__What the task requires__.
Nothing outside the range is wanted. Repeat exactly the lines below from the one with "8: (211, 138)" through the one with "32: (213, 170)".

__Source data__.
┌──
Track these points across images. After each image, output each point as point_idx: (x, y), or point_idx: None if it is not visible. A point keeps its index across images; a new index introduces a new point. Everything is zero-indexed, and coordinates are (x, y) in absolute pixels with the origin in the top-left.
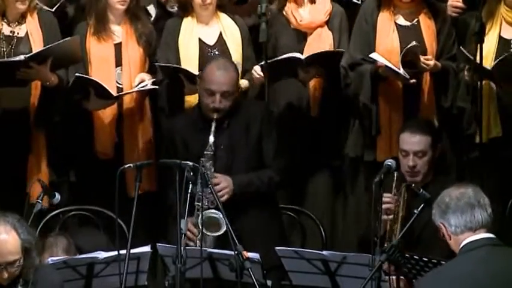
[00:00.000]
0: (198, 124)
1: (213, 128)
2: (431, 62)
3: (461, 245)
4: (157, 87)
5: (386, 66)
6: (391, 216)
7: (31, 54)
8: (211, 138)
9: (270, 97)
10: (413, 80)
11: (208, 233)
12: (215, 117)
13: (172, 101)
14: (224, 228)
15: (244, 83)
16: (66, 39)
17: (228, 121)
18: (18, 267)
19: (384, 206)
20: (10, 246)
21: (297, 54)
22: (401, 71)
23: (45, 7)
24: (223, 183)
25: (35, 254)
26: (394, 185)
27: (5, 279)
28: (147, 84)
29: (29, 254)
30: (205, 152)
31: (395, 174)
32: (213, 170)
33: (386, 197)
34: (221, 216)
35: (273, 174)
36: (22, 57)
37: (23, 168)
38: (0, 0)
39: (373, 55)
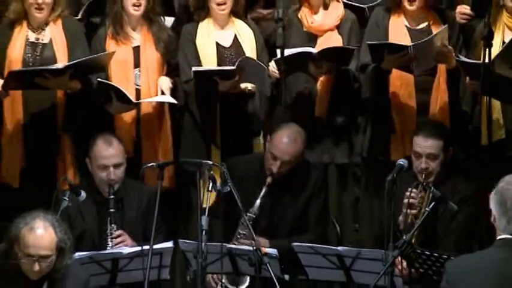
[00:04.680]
0: (255, 178)
1: (262, 193)
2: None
3: (498, 237)
4: (174, 101)
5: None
6: (414, 211)
7: (67, 64)
8: (258, 201)
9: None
10: None
11: (231, 287)
12: (269, 181)
13: (200, 101)
14: (246, 284)
15: (252, 85)
16: (101, 54)
17: (280, 185)
18: (50, 264)
19: (406, 201)
20: (46, 241)
21: (310, 49)
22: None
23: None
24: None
25: (67, 255)
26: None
27: (36, 272)
28: (166, 96)
29: (62, 253)
30: (248, 214)
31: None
32: (250, 230)
33: (411, 192)
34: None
35: (313, 239)
36: (60, 65)
37: (52, 169)
38: (22, 9)
39: (286, 51)
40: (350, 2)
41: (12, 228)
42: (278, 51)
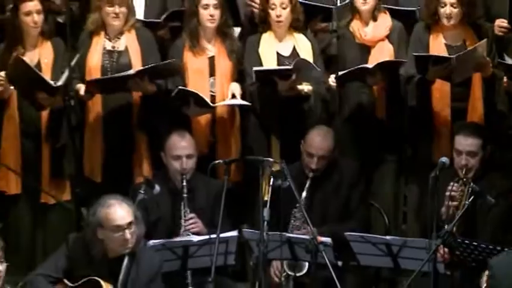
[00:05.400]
0: (297, 179)
1: (307, 185)
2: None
3: None
4: (246, 103)
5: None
6: (455, 203)
7: (140, 69)
8: (304, 194)
9: (341, 99)
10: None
11: (291, 273)
12: (311, 175)
13: (263, 102)
14: (305, 270)
15: (308, 88)
16: (169, 61)
17: (322, 180)
18: (134, 232)
19: (448, 194)
20: (125, 210)
21: (366, 65)
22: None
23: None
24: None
25: (140, 228)
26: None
27: (128, 240)
28: (238, 99)
29: (138, 223)
30: (297, 205)
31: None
32: (302, 220)
33: (453, 186)
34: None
35: (356, 226)
36: (132, 71)
37: (128, 165)
38: (100, 19)
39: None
40: (398, 8)
41: (90, 219)
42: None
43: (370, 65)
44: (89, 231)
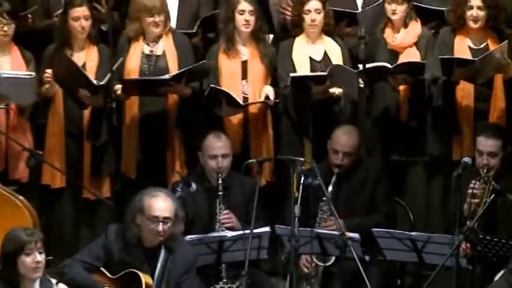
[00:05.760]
0: (324, 176)
1: (333, 180)
2: None
3: None
4: (276, 100)
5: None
6: (476, 200)
7: (174, 74)
8: (330, 188)
9: (369, 101)
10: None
11: (320, 263)
12: (336, 171)
13: (296, 103)
14: (332, 261)
15: (338, 90)
16: (201, 62)
17: (348, 176)
18: (169, 228)
19: (469, 192)
20: (167, 206)
21: (386, 64)
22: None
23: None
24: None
25: (180, 225)
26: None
27: (159, 232)
28: (269, 100)
29: (177, 222)
30: (323, 198)
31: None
32: (329, 213)
33: (475, 184)
34: None
35: (381, 219)
36: (167, 76)
37: (161, 163)
38: (140, 28)
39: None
40: (428, 6)
41: (133, 203)
42: (360, 66)
43: (390, 65)
44: (129, 215)
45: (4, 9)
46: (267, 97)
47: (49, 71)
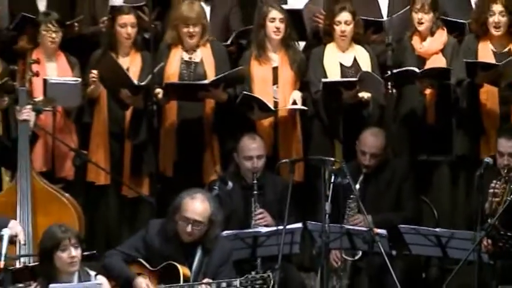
└──
__Expected answer__.
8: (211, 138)
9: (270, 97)
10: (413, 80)
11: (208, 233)
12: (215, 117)
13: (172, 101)
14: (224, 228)
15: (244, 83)
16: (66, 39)
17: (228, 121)
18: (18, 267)
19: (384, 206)
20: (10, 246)
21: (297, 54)
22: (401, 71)
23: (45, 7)
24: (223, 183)
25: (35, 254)
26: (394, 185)
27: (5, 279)
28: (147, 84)
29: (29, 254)
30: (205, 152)
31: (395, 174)
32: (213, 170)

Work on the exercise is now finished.